Phase 3 is complete: the MemEvolve cartridge (`elume.adapters.memevolve`), curiosity homing (`elume.cognition.curiosity`), and hyperevolution wiring now connect Elume's deterministic substrate to MemEvolve's outer evolutionary loop. Phase 4 has started with content-addressed provider snapshots for larger replay artifacts.

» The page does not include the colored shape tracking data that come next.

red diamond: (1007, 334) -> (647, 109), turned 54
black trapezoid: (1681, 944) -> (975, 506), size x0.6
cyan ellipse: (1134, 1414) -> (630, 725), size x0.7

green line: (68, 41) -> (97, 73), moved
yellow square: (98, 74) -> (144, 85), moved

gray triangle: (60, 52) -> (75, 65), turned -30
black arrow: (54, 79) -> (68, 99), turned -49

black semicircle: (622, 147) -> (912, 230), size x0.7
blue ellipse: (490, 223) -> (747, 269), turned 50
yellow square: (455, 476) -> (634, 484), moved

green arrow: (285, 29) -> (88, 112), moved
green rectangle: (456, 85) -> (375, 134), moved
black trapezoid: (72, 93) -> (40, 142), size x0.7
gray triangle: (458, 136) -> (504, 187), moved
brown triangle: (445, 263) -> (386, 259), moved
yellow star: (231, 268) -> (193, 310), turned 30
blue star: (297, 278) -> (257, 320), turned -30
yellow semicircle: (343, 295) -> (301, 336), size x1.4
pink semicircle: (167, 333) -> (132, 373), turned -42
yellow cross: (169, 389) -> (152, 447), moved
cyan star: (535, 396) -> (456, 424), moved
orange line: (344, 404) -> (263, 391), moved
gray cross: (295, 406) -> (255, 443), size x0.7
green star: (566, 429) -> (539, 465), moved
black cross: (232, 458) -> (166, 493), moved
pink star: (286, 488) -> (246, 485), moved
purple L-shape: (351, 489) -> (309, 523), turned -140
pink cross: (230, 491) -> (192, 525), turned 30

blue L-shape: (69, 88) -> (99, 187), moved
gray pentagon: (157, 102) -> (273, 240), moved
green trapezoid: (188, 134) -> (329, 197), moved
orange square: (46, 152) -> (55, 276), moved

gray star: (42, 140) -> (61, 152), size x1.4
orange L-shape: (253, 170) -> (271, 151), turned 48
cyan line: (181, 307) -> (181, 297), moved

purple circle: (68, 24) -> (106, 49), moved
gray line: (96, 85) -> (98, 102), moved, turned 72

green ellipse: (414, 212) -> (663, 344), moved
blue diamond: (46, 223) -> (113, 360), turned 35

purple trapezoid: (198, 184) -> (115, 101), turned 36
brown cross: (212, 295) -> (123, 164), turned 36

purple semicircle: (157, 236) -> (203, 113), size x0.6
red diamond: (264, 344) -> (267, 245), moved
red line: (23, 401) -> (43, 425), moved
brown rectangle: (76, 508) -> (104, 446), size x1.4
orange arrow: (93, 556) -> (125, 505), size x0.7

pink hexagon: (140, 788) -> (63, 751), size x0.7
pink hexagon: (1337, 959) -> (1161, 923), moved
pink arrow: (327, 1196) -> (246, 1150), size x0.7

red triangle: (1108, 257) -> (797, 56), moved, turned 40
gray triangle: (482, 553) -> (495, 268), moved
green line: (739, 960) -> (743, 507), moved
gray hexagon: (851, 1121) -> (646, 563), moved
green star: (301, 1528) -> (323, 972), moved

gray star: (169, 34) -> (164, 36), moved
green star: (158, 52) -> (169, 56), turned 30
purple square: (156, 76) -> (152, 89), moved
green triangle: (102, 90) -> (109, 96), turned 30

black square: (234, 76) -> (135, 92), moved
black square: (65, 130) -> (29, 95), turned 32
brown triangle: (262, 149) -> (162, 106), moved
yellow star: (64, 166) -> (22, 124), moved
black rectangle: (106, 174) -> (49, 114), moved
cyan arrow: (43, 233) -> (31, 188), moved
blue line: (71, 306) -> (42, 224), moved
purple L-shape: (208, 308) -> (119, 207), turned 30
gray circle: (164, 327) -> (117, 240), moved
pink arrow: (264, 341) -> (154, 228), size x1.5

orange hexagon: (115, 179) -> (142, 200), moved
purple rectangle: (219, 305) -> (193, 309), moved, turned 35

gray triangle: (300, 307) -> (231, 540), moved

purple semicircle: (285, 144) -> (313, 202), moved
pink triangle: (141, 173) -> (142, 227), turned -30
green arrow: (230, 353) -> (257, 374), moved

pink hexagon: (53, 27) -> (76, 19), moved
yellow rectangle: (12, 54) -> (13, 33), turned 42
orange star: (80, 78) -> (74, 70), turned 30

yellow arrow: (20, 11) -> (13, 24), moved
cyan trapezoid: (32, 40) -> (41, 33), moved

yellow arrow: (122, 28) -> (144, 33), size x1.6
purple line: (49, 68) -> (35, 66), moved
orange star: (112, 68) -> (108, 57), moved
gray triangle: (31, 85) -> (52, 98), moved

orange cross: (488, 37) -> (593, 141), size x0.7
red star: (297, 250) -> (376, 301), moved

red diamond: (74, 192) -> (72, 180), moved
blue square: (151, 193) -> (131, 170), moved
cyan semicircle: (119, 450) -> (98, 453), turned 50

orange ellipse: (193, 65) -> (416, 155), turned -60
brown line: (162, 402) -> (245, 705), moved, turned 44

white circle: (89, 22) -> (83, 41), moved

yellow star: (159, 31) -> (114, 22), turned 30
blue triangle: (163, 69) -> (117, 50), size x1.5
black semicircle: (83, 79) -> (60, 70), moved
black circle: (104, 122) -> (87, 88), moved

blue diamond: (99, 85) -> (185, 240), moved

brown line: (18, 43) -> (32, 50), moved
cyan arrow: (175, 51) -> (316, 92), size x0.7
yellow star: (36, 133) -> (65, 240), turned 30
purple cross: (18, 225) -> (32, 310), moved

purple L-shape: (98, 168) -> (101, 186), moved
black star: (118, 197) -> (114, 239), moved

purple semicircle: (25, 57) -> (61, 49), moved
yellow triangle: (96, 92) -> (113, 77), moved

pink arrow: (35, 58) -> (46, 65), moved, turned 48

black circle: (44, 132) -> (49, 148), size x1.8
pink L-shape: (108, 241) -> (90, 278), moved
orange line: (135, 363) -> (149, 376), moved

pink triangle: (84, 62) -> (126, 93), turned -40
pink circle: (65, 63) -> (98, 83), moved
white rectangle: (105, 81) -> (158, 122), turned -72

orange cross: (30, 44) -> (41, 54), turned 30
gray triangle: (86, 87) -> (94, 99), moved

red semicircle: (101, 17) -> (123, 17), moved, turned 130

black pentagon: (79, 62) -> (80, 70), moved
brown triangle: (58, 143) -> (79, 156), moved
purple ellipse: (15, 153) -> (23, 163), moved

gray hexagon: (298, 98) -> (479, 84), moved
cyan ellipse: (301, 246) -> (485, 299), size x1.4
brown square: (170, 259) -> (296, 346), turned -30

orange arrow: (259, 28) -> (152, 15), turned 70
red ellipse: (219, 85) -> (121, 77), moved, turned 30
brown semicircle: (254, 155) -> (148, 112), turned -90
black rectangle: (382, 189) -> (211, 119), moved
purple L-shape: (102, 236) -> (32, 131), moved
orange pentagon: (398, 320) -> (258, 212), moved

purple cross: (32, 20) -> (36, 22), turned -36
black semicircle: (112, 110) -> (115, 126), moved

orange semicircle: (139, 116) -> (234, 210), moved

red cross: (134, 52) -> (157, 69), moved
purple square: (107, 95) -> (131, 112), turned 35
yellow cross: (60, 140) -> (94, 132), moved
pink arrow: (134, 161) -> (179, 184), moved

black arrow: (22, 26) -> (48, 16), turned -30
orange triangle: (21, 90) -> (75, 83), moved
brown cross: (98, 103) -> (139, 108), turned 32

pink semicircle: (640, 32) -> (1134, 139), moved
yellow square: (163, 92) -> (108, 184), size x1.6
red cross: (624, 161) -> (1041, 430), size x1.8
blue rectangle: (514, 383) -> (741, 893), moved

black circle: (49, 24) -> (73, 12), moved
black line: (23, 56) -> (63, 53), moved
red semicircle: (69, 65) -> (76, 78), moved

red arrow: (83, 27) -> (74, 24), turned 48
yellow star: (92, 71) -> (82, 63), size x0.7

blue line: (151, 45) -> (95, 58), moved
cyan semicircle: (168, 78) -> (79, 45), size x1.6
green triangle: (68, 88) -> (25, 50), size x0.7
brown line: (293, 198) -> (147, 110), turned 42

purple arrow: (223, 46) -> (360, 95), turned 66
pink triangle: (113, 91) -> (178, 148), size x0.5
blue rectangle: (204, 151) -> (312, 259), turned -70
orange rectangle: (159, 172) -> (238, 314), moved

Archon-style deterministic-harness adoption is complete for v0.1.0. The kernel has injected RNGs, frozen trajectory metadata, provider snapshots, content-addressed snapshot manifests, and an `elume.envelope` v0 operation registry covering belief embedding, evolution step, thought competition, self-model stepping, Hopfield recall, and (v0.2.0) curiosity scoring. Cross-platform float-hash policy is documented in `docs/archon-readiness/21-float-hash-policy.md`.

## Install

Requires Python `>=3.11`.

```bash
pip install elume
```

## Quickstart (development)

For local development, use [`uv`](https://github.com/astral-sh/uv) and an editable install:

```bash
# from the repo root
uv venv .venv
uv pip install -e ".[dev]"

# run the test suite
.venv/bin/pytest

# lint
.venv/bin/ruff check src tests reference_service/src

# optional: reference service demo
uv pip install -e ./reference_service
PYTHONPATH=src:reference_service/src python -m reference_service
```

## Layout

```
elume/
├── src/
│   └── elume/
│       ├── basins/      # Hopfield + basin field dynamics (neural fields model)
│       ├── cognition/   # mental-model subnetworks + typed cognitive events
│       ├── embedders/   # event -> trajectory projection protocols
│       ├── linoss/      # oscillatory state-space primitives (solver, timing, encoder)
│       ├── network/     # self-modeling network substrate for Phase 2 cognition
│       ├── evolution/   # successor-based strategy evolution
│       ├── providers/   # storage contracts + reference provider
│       ├── envelope/    # deterministic replay envelope + reference ops
│       ├── adapters/    # provider adapters (memevolve cartridge)
        └── models/      # beliefs, strategies, trajectories, cognitive + thought records
├── reference_service/   # runnable CLI/FastAPI demo (separate package, optional)
├── tests/
│   ├── unit/            # unit tests for kernel modules
│   ├── contract/        # contract tests consumers re-run against their impls
│   └── integration/     # end-to-end composition tests across subsystems
└── conductor/           # spec-driven development docs and tracks
```

## Consuming Elume

Downstream projects pin a versioned PyPI release:

```bash
pip install elume==0.4.0
```

For co-development against an unreleased branch, an editable install also works:

```bash
# from the consumer repo (e.g. dionysus3)
pip install -e /path/to/elume
```

## Principles

- **Integration, not invention.** The underlying techniques are open source or openly published; Elume's work is bringing them together.
- **Kernel, not application.** Reusable mechanism only. Adapters and policies live in consumers.
- **No framework lock-in.** No FastAPI, no Graphiti, no agent runtime in the core.
- **Pluggable storage.** Providers are contracts, not implementations.
- **Reproducible.** Deterministic where possible; evolution randomness goes through an injectable RNG.
- **Contract tests as the regression net.** Consumers re-run `tests/contract/` against their provider implementations.
- **The past is frozen.** Trajectory records, belief snapshots, and basin activations are immutable. Strategies evolve by producing successors, not by mutating in place.

## On the name

**Elume** is the brand form. **ELUME** works as an acronym mnemonic — Evolvable Long-horizon Unified Mental-model Engine.

For public descriptors:
- **Short:** *Cognitive Substrate for Agents*
- **Memory-first framing (for SaaS/category fit):** *Agentic Memory with Mental-Model Architecture*
- **Technical long form:** *Deterministic, Replay-Safe Substrate for Cognitive-Architecture Agents*
- **Tagline:** *Agentic memory with mental-model architecture — a deterministic, replay-safe substrate for cognitive-architecture agents.*

## License

MIT. Compatible with Context-Engineering's MIT license and all upstream components.

See [`ATTRIBUTION.md`](./ATTRIBUTION.md) and [`conductor/product.md`](./conductor/product.md) for the full attribution and product specifications.